Pemeriksaan laboraturium

Pada pemeriksaan darah rutin dapat dilihat nilai dari jumlah leukosit yang dapat
menunjukan adanya tanda-tanda infeksi yang merupakan petanda adanya lesi akibat infeksi.
Pemeriksaan kimia darah untuk mengetahui elektrolit tubuh juga merupakan pemeriksaan
yang penting untuk menilai lesi. Kelumpuhan keempat anggota gerak yang bersifat LMN,
mutlak motorik dianggap kelumpuhan miogenik. Patofisiologi nya masih kurang jelas, tetapi
secara klinis terbukti mempunyai hubungan yang erat dengan ion kalium. Dikenal 3 macam
paralisis periodic. Yang pertama ialah paralisis periodik hipokalemik familial, kedua yaitu
paralisis periodic hiperkalemik familial dan yang ketiga adalah paralisis periodik
normokalemik. Perbedaan yang ditonjolkan oleh klasifikasi tersebut berdasarkan kadar
kalium dalam serum. Pada jenis hipokalemik familial, paralisis bangkit pada waktu pagi hari
atau setelah beristirahat atau setelah bekerja, atau setelah makan makanan tinggi karbohidrat.
Paralisis dapat berlangsung beberapa jam bahkan sampai beberapa hari. Kadar kalium
dibawah 3 mEq/L . pada jenis hiperkalemik, kelumpuhan keempat anggota gerak bangkit
selalu setelah bekerja. Sebagian dengan miotonia atau sebagian tidak, paralisis biasanya tidak
berlangsung lama dan kadar kalium dalam serum lebih dari 4,2 mEq/L. Jenis normokalemik
sering menimbulkan kesukaran, baik dalam diagnosis maupun terapi. Serangan paralisis nya
sering bersifat total dan berlangsung lama.
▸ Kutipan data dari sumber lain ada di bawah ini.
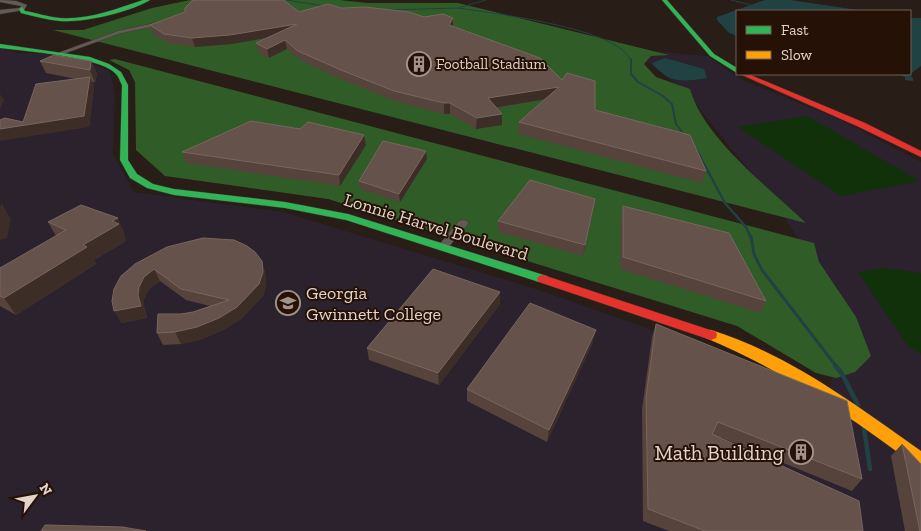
<svg xmlns="http://www.w3.org/2000/svg" width="921" height="531" font-family="'Zilla Slab',serif">
  <style>
    .education { fill: #2c222e }
    .green { fill: #11310a }
    .forest { fill: #305d27 }
    .water { fill: #214243 }
    .lines { fill: none; stroke-linecap: round; stroke-linejoin: round }
    .stream-far4 { stroke: #214243; stroke-width: 1 }
    .stream-far3 { stroke: #214243; stroke-width: 2 }
    .stream-far2 { stroke: #214243; stroke-width: 2.5 }
    .stream-far1 { stroke: #214243; stroke-width: 3 }
    .stream { stroke: #214243; stroke-width: 4.5 }
    .street-casing { stroke: #433934; stroke-width: 1 }
    .fast-casing { stroke: #433934; stroke-width: 1 }
    .slow-casing { stroke: #433934; stroke-width: 1 }
    .jam-casing { stroke: #433934; stroke-width: 1 }
    .street { fill: #645a55; fill-rule: evenodd }
    .fast { fill: #30b455; fill-rule: evenodd }
    .slow { fill: #ff9f0a; fill-rule: evenodd }
    .jam { fill: #e5322d; fill-rule: evenodd }
    .wall { fill: #56433c }
    .shaded-wall { fill: #3d2d27 }
    .building { fill: #65524b; stroke: #78665f }
    .labels { text-anchor: middle; dominant-baseline: central; stroke-width: 4; stroke-linejoin: round; paint-order: stroke }
    .far-poi-label { font-size: 15px; fill: #e2d3cb; stroke: #251106; text-anchor: start }
    .street-label { font-size: 18px; fill: #e2d3cb; stroke: #251106 }
    .poi-label { font-size: 18px; fill: #e2d3cb; stroke: #251106; text-anchor: start }
    .near-poi-label { font-size: 21px; fill: #e2d3cb; stroke: #251106; text-anchor: end }
  </style>
  <rect width="100%" height="100%" fill="#281d17"/>
  <path class="education" d="M 0,48 L 17,53 L 69,54 L 110,71 L 115,94 L 113,154 L 134,192 L 283,212 L 536,289 L 735,359 L 827,396 L 851,317 L 771,198 L 687,93 L 631,49 L 708,56 L 740,79 L 841,120 L 921,162 L 921,531 L 0,531 Z"/>
  <path class="green" d="M 807,116 L 920,181 L 841,196 L 738,127 Z
    M 884,268 L 921,273 L 921,354 L 909,347 L 858,272 Z"/>
  <path class="forest" d="M 190,0 L 339,0 L 368,3 L 458,3 L 669,55 L 651,56 L 644,64 L 656,77 L 690,89 C 703,137 769,188 806,223 L 53,30 L 83,30 L 152,8 Z
    M 115,59 L 814,243 L 819,262 L 856,317 L 871,356 L 855,372 L 836,378 L 816,373 L 737,326 L 328,199 L 165,176 L 136,150 L 135,82 L 129,70 L 109,60 Z"/>
  <path class="water" d="M 765,0 L 790,0 L 865,11 L 737,11 L 737,36 L 729,33 L 717,20 L 717,17 Z
    M 910,18 L 921,18 L 921,66 L 909,75 L 913,78 L 913,81 L 905,80 L 905,77 L 898,74 L 910,74 Z
    M 665,58 L 704,69 L 707,78 C 683,82 669,84 652,63 Z"/>
  <g class="lines">
    <path class="stream-far4" d="M 286,0 L 324,6
      M 731,0 L 755,6
      M 336,7 L 349,8
      M 458,8 C 490,13 621,28 631,61
      M 385,10 L 458,8 L 486,0"/>
    <path class="stream-far3" d="M 631,59 L 631,74 L 638,82 L 663,96 L 672,104 L 676,124 L 685,136"/>
    <path class="stream-far2" d="M 696,149 L 725,203 L 746,227 L 751,238"/>
    <path class="stream-far1" d="M 751,236 L 754,254 L 762,270 L 836,366"/>
    <path class="stream" d="M 835,365 L 842,374 L 858,405
      M 864,428 L 870,469"/>
    <defs>
      <path id="street" d="M 0,0 L 16,1 L 27,5 L 24,10 L 0,14 L 0,10 L 20,8 L 21,6 L 0,2 Z
        M 164,21 L 166,24 L 121,33 L 63,54 L 58,53 L 118,31 Z
        M 463,220 L 467,221 L 468,223 L 467,225 L 447,249 L 439,249 L 438,247 L 439,245 L 459,221 Z"/>
      <path id="fast" d="M 143,0 L 150,0 C 131,12 83,23 60,21 C 47,20 34,16 21,13 L 19,9 L 22,7 L 25,11 C 37,13 48,17 60,18 C 88,20 116,9 143,0 Z
        M 662,0 L 667,0 L 714,54 L 737,68 L 737,73 L 710,56 Z
        M 0,44 L 90,57 L 109,64 L 121,72 L 128,85 L 128,160 L 137,174 L 153,184 L 174,189 L 285,202 L 348,214 L 547,276 L 549,279 L 547,282 L 539,282 L 346,220 L 285,208 L 174,195 L 147,188 L 130,178 L 120,160 L 122,85 C 120,82 119,77 116,74 C 102,57 25,51 0,48 Z"/>
      <path id="slow" d="M 711,330 C 788,354 856,405 921,451 L 921,467 L 915,465 C 849,416 783,370 706,338 L 705,335 L 706,332 Z"/>
      <path id="jam" d="M 740,74 L 748,74 L 865,123 L 921,151 L 921,157 L 859,127 Z
        M 543,275 L 716,332 L 717,335 L 716,338 L 711,340 L 539,282 L 537,279 L 539,276 Z"/>
    </defs>
    <use href="#street" class="street-casing"/>
    <use href="#fast" class="fast-casing"/>
    <use href="#slow" class="slow-casing"/>
    <use href="#jam" class="jam-casing"/>
    <use href="#street" class="street"/>
    <use href="#fast" class="fast"/>
    <use href="#slow" class="slow"/>
    <use href="#jam" class="jam"/>
  </g>
  <path class="wall" d="M 341,8 L 453,27 L 562,80 L 595,110 L 706,171 L 702,183 L 518,134 L 519,122 L 545,99 L 496,108 L 502,125 L 476,129 L 450,114 L 444,114 L 395,101 L 343,80 L 300,60 L 287,49 L 269,58 L 259,53 L 256,43 L 268,38 L 232,44 L 195,47 L 167,43 L 153,34 L 150,25 Z
    M 40,61 L 91,61 L 97,74 L 95,82 L 92,82 L 94,87 L 89,127 L 76,79 L 46,73 Z
    M 300,129 L 364,135 L 366,145 L 340,186 L 186,163 L 182,152 Z
    M 427,159 L 400,202 L 360,189 L 359,181 Z
    M 623,206 L 766,301 L 760,313 L 620,269 L 621,217 Z
    M 593,210 L 583,256 L 498,232 L 498,221 Z
    M 48,222 L 125,234 L 124,235 L 126,241 L 94,260 L 96,264 L 16,315 L 0,306 L 0,268 L 56,236 Z
    M 262,261 L 265,273 L 266,284 L 263,296 L 241,319 L 223,330 L 202,339 L 181,344 L 163,345 L 157,333 L 181,314 L 193,312 L 210,306 L 186,300 L 160,281 L 149,289 L 144,299 L 144,306 L 147,318 L 121,323 L 135,264 Z
    M 500,292 L 500,304 L 439,385 L 369,360 L 367,348 Z
    M 656,324 L 862,479 L 852,491 L 720,437 L 863,531 L 669,531 L 643,521 L 642,409 L 652,337 Z
    M 593,342 L 547,442 L 467,401 L 467,389 Z
    M 902,444 L 921,531 L 905,531 L 891,456 Z"/>
  <path class="shaded-wall" d="M 453,18 L 453,27 L 449,25 Z
    M 297,24 L 299,32 L 232,44 L 195,47 L 192,38 Z
    M 285,40 L 287,49 L 269,58 L 267,49 Z
    M 91,61 L 97,74 L 95,82 L 90,70 Z
    M 90,77 L 94,87 L 89,127 L 0,141 L 0,129 L 84,116 Z
    M 559,87 L 558,97 L 487,109 L 488,98 Z
    M 0,94 L 4,100 L 0,109 Z
    M 444,103 L 450,103 L 450,114 L 444,114 Z
    M 502,114 L 502,125 L 476,129 L 477,118 Z
    M 364,135 L 366,145 L 340,186 L 339,175 Z
    M 426,151 L 427,159 L 400,202 L 399,194 Z
    M 595,199 L 593,210 L 583,256 L 585,245 Z
    M 1,203 L 11,219 L 7,238 L 0,240 L 0,209 Z
    M 118,218 L 125,234 L 124,235 L 126,241 L 94,260 L 96,264 L 16,315 L 4,298 L 83,245 L 112,221 Z
    M 262,261 L 265,273 L 266,284 L 263,296 L 241,319 L 223,330 L 202,339 L 181,344 L 175,332 L 219,318 Z
    M 154,269 L 160,281 L 149,289 L 144,299 L 144,306 L 147,318 L 121,323 L 114,311 L 138,295 L 139,287 L 144,277 Z
    M 500,292 L 500,304 L 439,385 L 438,373 Z
    M 596,330 L 593,342 L 547,442 L 549,430 Z"/>
  <path class="building" d="M 193,0 L 283,0 L 285,1 L 299,12 L 328,4 L 341,8 L 365,7 L 409,12 L 424,17 L 443,14 L 453,18 L 449,25 L 540,58 L 562,80 L 567,73 L 595,81 L 595,110 L 690,135 L 706,171 L 519,122 L 559,87 L 488,98 L 502,114 L 477,118 L 450,103 L 444,103 L 394,91 L 341,70 L 298,51 L 285,40 L 267,49 L 256,43 L 297,24 L 230,35 L 192,38 L 164,34 L 150,25 L 185,12 L 185,8 Z
    M 54,55 L 91,61 L 90,70 L 40,61 Z
    M 90,77 L 84,116 L 0,129 L 0,120 L 5,118 L 23,122 L 36,84 Z
    M 251,121 L 300,129 L 308,122 L 364,135 L 339,175 L 182,152 Z
    M 383,141 L 426,151 L 399,194 L 359,181 Z
    M 530,180 L 595,199 L 585,245 L 498,221 Z
    M 81,205 L 118,218 L 112,221 L 119,224 L 83,245 L 87,247 L 4,298 L 0,296 L 0,268 L 66,230 L 48,222 Z
    M 623,206 L 729,233 L 766,301 L 623,257 Z
    M 203,238 L 234,240 L 247,246 L 255,252 L 262,261 L 263,272 L 259,284 L 237,307 L 219,318 L 197,327 L 175,332 L 157,333 L 158,314 L 181,314 L 193,312 L 229,300 L 181,289 L 154,269 L 144,277 L 139,287 L 138,295 L 141,306 L 114,311 L 112,301 L 114,289 L 121,276 L 135,264 L 167,247 Z
    M 433,269 L 500,292 L 438,373 L 367,348 Z
    M 530,303 L 596,330 L 549,430 L 467,389 Z
    M 656,324 L 847,401 L 862,479 L 718,422 L 712,434 L 859,501 L 863,531 L 705,531 L 648,509 L 646,397 Z
    M 902,444 L 921,464 L 921,531 L 920,531 Z
    M 45,525 L 122,527 L 146,531 L 41,531 Z"/>
  <defs>
    <symbol id="building-ring" viewBox="-11 -11 22 22"><circle r="9.5" fill="#251106" stroke="#a1938c" stroke-width="1.5"/><path d="M-4-6H4V6H1V3H-1V6H-4ZM-2.5-4.3h1.7v1.8h-1.7ZM.8-4.3h1.7v1.8H.8ZM-2.5-1h1.7V.8h-1.7ZM.8-1h1.7V.8H.8Z" fill="#a1938c"/></symbol>
    <symbol id="university-ring" viewBox="-11 -11 22 22"><circle r="9.5" fill="#251106" stroke="#a1938c" stroke-width="1.5"/><path d="M0-5L7-2L0 1L-7-2ZM-4 1L0 2.5L4 1V4Q0 6-4 4Z" fill="#a1938c"/></symbol>
  </defs>
  <g fill-rule="evenodd">
    <use href="#building-ring" x="405" y="50" width="28" height="28"/>
    <use href="#university-ring" x="274" y="289" width="28" height="28"/>
    <use href="#building-ring" x="787" y="438" width="28" height="28"/>
  </g>
  <g class="labels">
    <g class="far-poi-label">
      <text x="436" y="64">Football Stadium</text>
    </g>
    <g class="street-label">
      <text transform="translate(436 227) rotate(17)">Lonnie Harvel Boulevard</text>
    </g>
    <g class="poi-label">
      <text x="306" y="293">Georgia<tspan x="306" dy="21">Gwinnett College</tspan></text>
    </g>
    <g class="near-poi-label">
      <text x="784" y="452">Math Building</text>
    </g>
  </g>
  <rect x="736" y="10" width="175" height="65" fill="#251106" stroke="#715f55"/>
  <rect x="746" y="26" width="25" height="8" fill="#30b455" stroke="#715f55"/>
  <text x="781" y="35" font-size="15" fill="#e2d3cb">Fast</text>
  <rect x="746" y="51" width="25" height="8" fill="#ff9f0a" stroke="#715f55"/>
  <text x="781" y="60" font-size="15" fill="#e2d3cb">Slow</text>
  <g transform="translate(35 496) rotate(58)" stroke="#251106" stroke-width="4" paint-order="stroke">
  <path d="M0-4L9 19L0 12L-9 19Z" fill="#e2d3cb"/>
  <text y="-8" font-size="14" font-weight="bold" text-anchor="middle" fill="#e2d3cb">N</text>
  </g>
</svg>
Pemberian kalium dapat memperburuk keadaan.

Pemeriksaan Radiologis

Selain anamnesis, pemeriksaan fisik dan pemeriksaan laboraturium yang


mengarahkan ke diagnosis tetraparese tipe lower maupun upper motor neuron, maka
diperlukan pemeriksaan radiologi untuk menyingkirkan penyebab yang lain. Pemeriksaan
rontgen thoraco-lumbal juga dapat membantu menegakkan diagnosis.

2.9 PENATALAKSANAAN

Terapi Farmakologi

Tujuan pengobatan adalah mengobati gejala simptom dan memperbaiki keadaan


umum penderita. Pencegahan sebaiknya disesuaikan dengan faktor pencetusnya, Bila faktor
pencetusnya karena gangguan elektrolit, maka pemberian cairan elektrolit yang sesuai selama
serangan dapat mengurangi gejala. Pengobatan yang dianjurkan adalah pemberian kalium per
oral, jika keadaan berat mungkin dibutuhkan pemberian kalium intra vena. Penderita
mendapat pengobatan pencegahan dengan menghindari faktor-faktor pencetus dan pemberian
preparat kalium peroral.

Terapi non farmakologi

Rehabilitasi secara komprehensif dengan melakukan fisioterapi yang dilakukan


setelah onset terbukti meningkatkan fungsi saraf motorik dengan tetraparese

2.10 PROGNOSIS

Sekitar 60-70% pasien dengan tetraparalisis dapat sembuh tanpa cacat. Faktor-faktor
lain diduga berhubungan dengan prognosis pasien. Pasien yang berusia 50 tahun atau lebih
tua memiliki sekitar 30% pemulihan tanpa adanya kecacatan. Pasien yang lebih muda
memiliki pemulihan tanpa adanya kecacatan lebih besar.